After decades of interviewing fashion's biggest egos and rising stars, Jeanne Beker has become an industry icon in her own right. Here the long-time Fashion Television host and freshly-minted Order of Canada recipient shares some of the secrets to her success. (Hint: high heels hurt – deal with it).
A signature is always in fashion
I never leave home without my black cake eyeliner. I've been outlining my eyes in black eyeliner since the sixties and I continue to do so for better or worse. I've lived through eras when black eyeliner was looked down upon, but one of my main philosophies is that trends come and go. It's good to push your personal envelope a little bit, but for the most part if you like the way something looks and feels, then stick with it. Nothing is more fashionable than being honest and truthful and committed. Look at Anna Wintour's haircut or Iris Apfel's big black framed glasses. At the end of the day, those things become a signature and I think that's really cool.
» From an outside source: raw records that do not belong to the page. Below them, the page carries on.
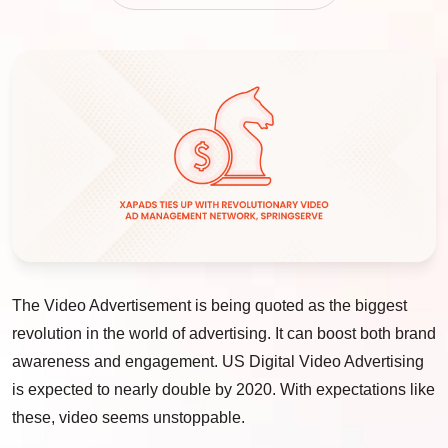
The Video Advertisement is being quoted as the biggest
revolution in the world of advertising. It can boost both brand
awareness and engagement. US Digital Video Advertising
is expected to nearly double by 2020. With expectations like
these, video seems unstoppable.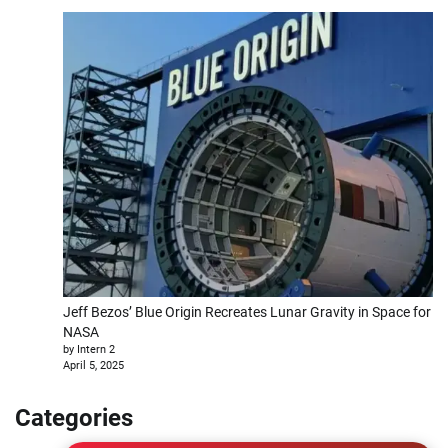
Jeff Bezos’ Blue Origin Recreates Lunar Gravity in Space for
NASA
by Intern 2
April 5, 2025
Categories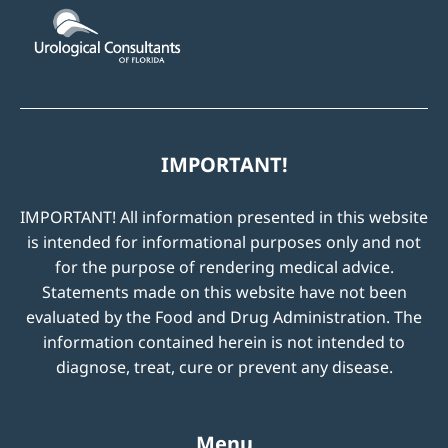
IMPORTANT!
IMPORTANT! All information presented in this website
is intended for informational purposes only and not
for the purpose of rendering medical advice.
Statements made on this website have not been
evaluated by the Food and Drug Administration. The
information contained herein is not intended to
diagnose, treat, cure or prevent any disease.
Menu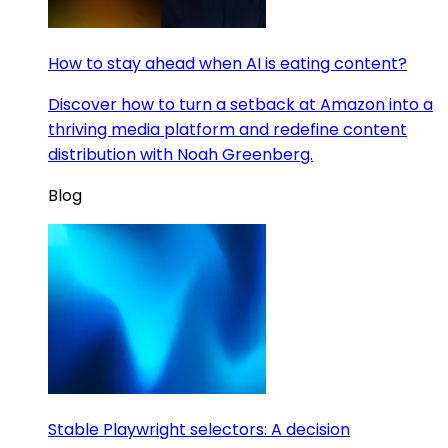
How to stay ahead when AI is eating content?
Discover how to turn a setback at Amazon into a
thriving media platform and redefine content
distribution with Noah Greenberg.
Blog
Stable Playwright selectors: A decision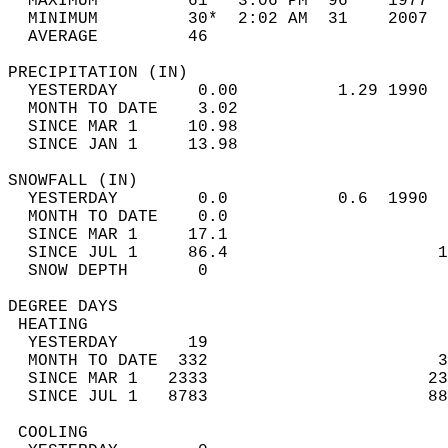
  MAXIMUM         61   3:06 PM  96    1977  
  MINIMUM         30*  2:02 AM  31    2007  
  AVERAGE         46                       
PRECIPITATION (IN)                          
  YESTERDAY        0.00          1.29 1990  
  MONTH TO DATE    3.02                     
  SINCE MAR 1     10.98                     
  SINCE JAN 1     13.98                     
SNOWFALL (IN)                               
  YESTERDAY        0.0           0.6  1990  
  MONTH TO DATE    0.0                      
  SINCE MAR 1     17.1                      
  SINCE JUL 1     86.4                     1
  SNOW DEPTH       0                        
DEGREE DAYS                                 
 HEATING                                    
  YESTERDAY       19                        
  MONTH TO DATE  332                       3
  SINCE MAR 1   2333                      23
  SINCE JUL 1   8783                      88
 COOLING                                    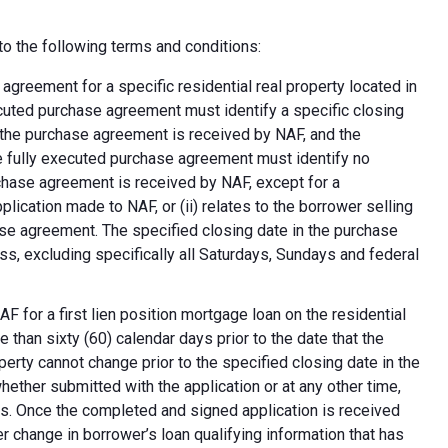
o the following terms and conditions:
greement for a specific residential real property located in
ecuted purchase agreement must identify a specific closing
at the purchase agreement is received by NAF, and the
e fully executed purchase agreement must identify no
rchase agreement is received by NAF, except for a
plication made to NAF, or (ii) relates to the borrower selling
ase agreement. The specified closing date in the purchase
s, excluding specifically all Saturdays, Sundays and federal
F for a first lien position mortgage loan on the residential
 than sixty (60) calendar days prior to the date that the
erty cannot change prior to the specified closing date in the
ether submitted with the application or at any other time,
ns. Once the completed and signed application is received
 change in borrower’s loan qualifying information that has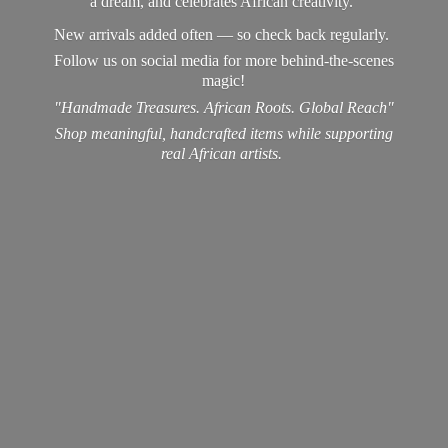
a dream, and celebrates African creativity.
New arrivals added often — so check back regularly.
Follow us on social media for more behind-the-scenes
magic!
"Handmade Treasures. African Roots. Global Reach"
Shop meaningful, handcrafted items while supporting
real
African artists.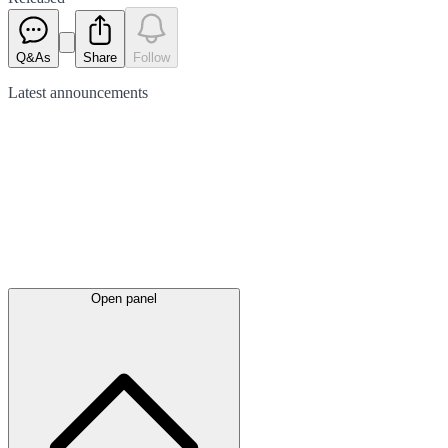
Q&As
Share
Follow
Latest
announcements
Open panel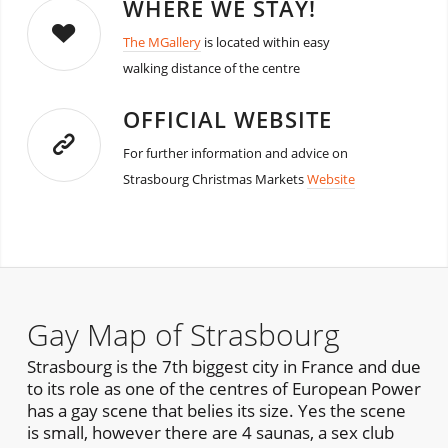
WHERE WE STAY!
The MGallery
is located within easy
walking distance of the centre
OFFICIAL WEBSITE
For further information and advice on
Strasbourg Christmas Markets
Website
Gay Map of Strasbourg
Strasbourg is the 7th biggest city in France and due
to its role as one of the centres of European Power
has a gay scene that belies its size. Yes the scene
is small, however there are 4 saunas, a sex club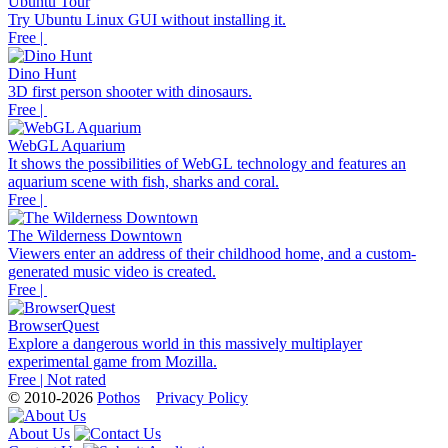
Ubuntu Tour
Try Ubuntu Linux GUI without installing it.
Free |
Dino Hunt
3D first person shooter with dinosaurs.
Free |
WebGL Aquarium
It shows the possibilities of WebGL technology and features an
aquarium scene with fish, sharks and coral.
Free |
The Wilderness Downtown
Viewers enter an address of their childhood home, and a custom-
generated music video is created.
Free |
BrowserQuest
Explore a dangerous world in this massively multiplayer
experimental game from Mozilla.
Free | Not rated
© 2010-2026
Pothos
Privacy Policy
About Us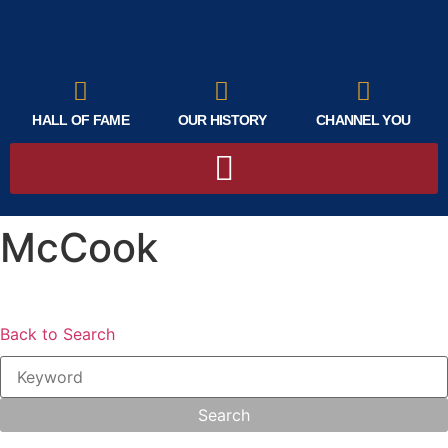
HALL OF FAME
OUR HISTORY
CHANNEL YOU
McCook
Back to Search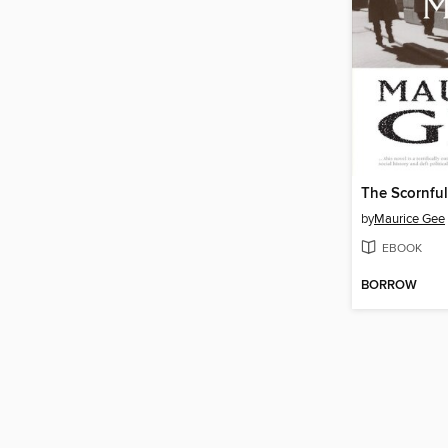
The Scornfu
by
Maurice Gee
EBOOK
BORROW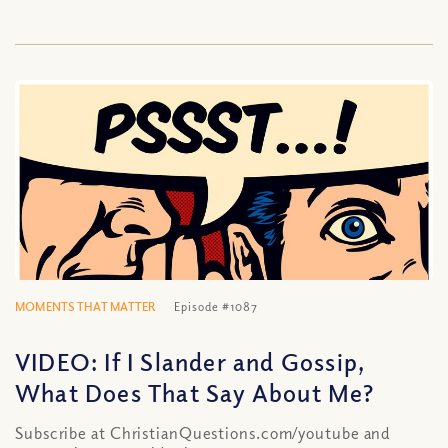
MOMENTS THAT MATTER
Episode #1087
VIDEO: If I Slander and Gossip,
What Does That Say About Me?
Subscribe at ChristianQuestions.com/youtube and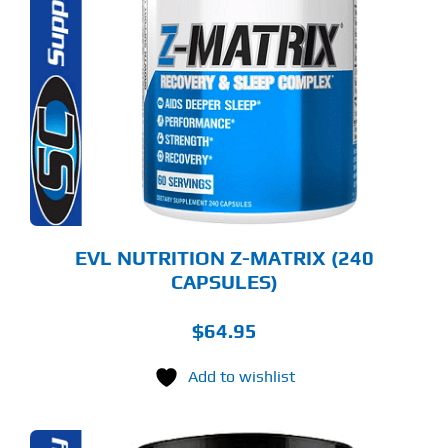
EVL NUTRITION Z-MATRIX (240
CAPSULES)
$
64.95
Add to wishlist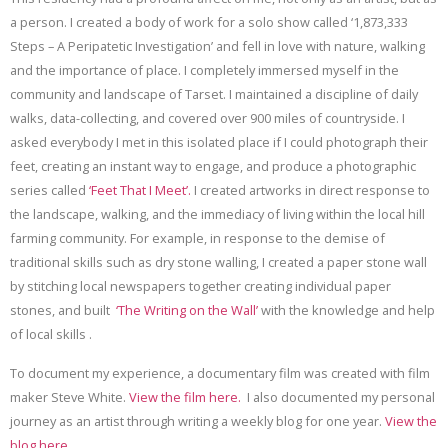
a person. I created a body of work for a solo show called ‘1,873,333
Steps – A Peripatetic Investigation’ and fell in love with nature, walking
and the importance of place. I completely immersed myself in the
community and landscape of Tarset. I maintained a discipline of daily
walks, data-collecting, and covered over 900 miles of countryside. I
asked everybody I met in this isolated place if I could photograph their
feet, creating an instant way to engage, and produce a photographic
series called
‘Feet That I
M
eet’.
I created artworks in direct response to
the landscape, walking, and the immediacy of living within the local hill
farming community. For example, in response to the demise of
traditional skills such as dry stone walling, I created a paper stone wall
by stitching local newspapers together creating individual paper
stones, and built
‘The Writing on the Wall’
with the knowledge and help
of local skills .
To document my experience, a documentary film was created with film
maker Steve White.
View the film here.
I also documented my personal
journey as an artist through writing a weekly blog for one year.
View the
blog here.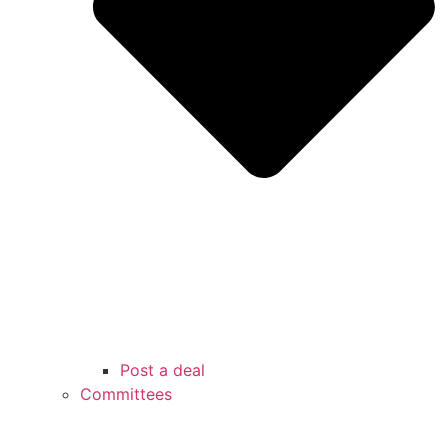
Post a deal
Committees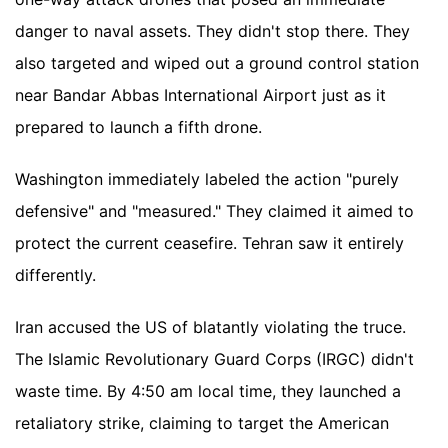
danger to naval assets. They didn't stop there. They
also targeted and wiped out a ground control station
near Bandar Abbas International Airport just as it
prepared to launch a fifth drone.
Washington immediately labeled the action "purely
defensive" and "measured." They claimed it aimed to
protect the current ceasefire. Tehran saw it entirely
differently.
Iran accused the US of blatantly violating the truce.
The Islamic Revolutionary Guard Corps (IRGC) didn't
waste time. By 4:50 am local time, they launched a
retaliatory strike, claiming to target the American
A catastrophe is an opportunity
My relationship with Karl Lagerfeld started at the VH1 Fashion and Music Awards, either in the late eighties or early nineties. We were backstage with Claudia Schiffer and about to go live when Karl realized he didn't have his fan on him. This is back in the old days when he use to carry the fan everywhere he went, likely to hide his double chin which he doesn't have any more. He was sort of freaking out and I saw this production assistant who was carrying a bunch of cue cards, so I grabbed one and started folding it up and made it into this makeshift fan and I said "voila!" He was so buoyed by my enthusiasm and impressed with how I was able to think on my feet. That really cinched it for me and him. He always remembered what I had done for him and gave me a lot of great interviews in the years that followed.
If you can't hack it, head home
High heels have always elevated me in so many ways. I have had painful moments in my heels, but often it's a question of mind over matter. There are times when you just have to commit. You just decide that the image and the look you're after is more important than the physical pain, and then you just do it. You strut it! Some people probably think I'm nuts for wearing super high heels from nine to five. I try to do it with aplomb and on those days that I just can't bear it, I pack it in and go home early.
Never ask the obvious
I think a lot of designers appreciate that I didn't ask the typical questions. I can remember standing in so many press lines and I would hear everyone ask the same questions: "What is you inspiration for the season?" My strategy was always to ask the kinds of questions you would if you met the designer at a cocktail party – away from the academic and esoteric. It was a way to get up close and cozy with people, so that they started to see you as a kind of friend. And most designers would rather talk about themselves as human beings, than what made them cut a certain sleeve or a hemline. I helped humanize fashion and I'm pretty proud of that.
Sometimes you say yes to b.s.
In the early years of my career I had to dodge a log of slings and arrows and I think I might have given up if I hadn't learned to lighten up and not take myself too seriously. It would have been too demoralizing, the way I had to elbow my way in sometimes. And I definitely wouldn't have been able to put up with that much b.s. I have to say that I put up with a lot of b.s. from people who probably had no business dishing it out, but for me it was anything to get my foot in the door, anything to get the story.
This interview has been condensed and edited.